§ **PROBLEM TO SOLVE**
Pick out every line below that contains the word "trong", and copy each one in full. Case counts.

*** SOURCE MATERIAL Section Begins ***

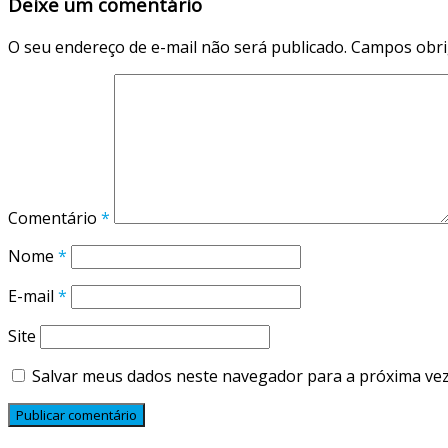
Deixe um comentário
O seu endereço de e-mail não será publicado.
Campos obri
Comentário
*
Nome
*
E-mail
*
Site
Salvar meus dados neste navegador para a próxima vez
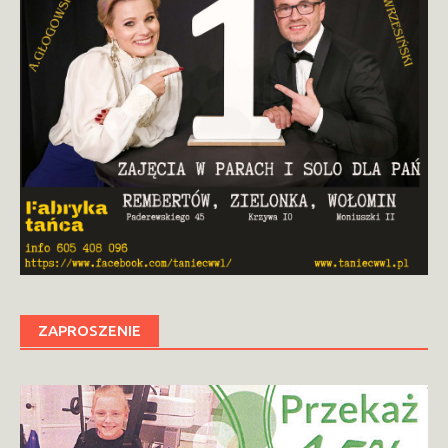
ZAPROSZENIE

*** SOURCE MATERIAL Section Ends ***
*** SOURCE MATERIAL Section Begins ***

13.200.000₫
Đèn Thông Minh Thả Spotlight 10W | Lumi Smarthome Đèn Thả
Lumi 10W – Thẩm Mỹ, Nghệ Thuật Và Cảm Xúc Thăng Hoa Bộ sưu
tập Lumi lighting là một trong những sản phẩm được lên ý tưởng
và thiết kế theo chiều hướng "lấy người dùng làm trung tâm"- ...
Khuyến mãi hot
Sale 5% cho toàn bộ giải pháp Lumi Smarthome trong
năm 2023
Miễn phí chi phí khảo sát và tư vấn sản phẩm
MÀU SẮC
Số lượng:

*** SOURCE MATERIAL Section Ends ***

§ **TASK SOLUTION**
tập Lumi lighting là một trong những sản phẩm được lên ý tưởng
Sale 5% cho toàn bộ giải pháp Lumi Smarthome trong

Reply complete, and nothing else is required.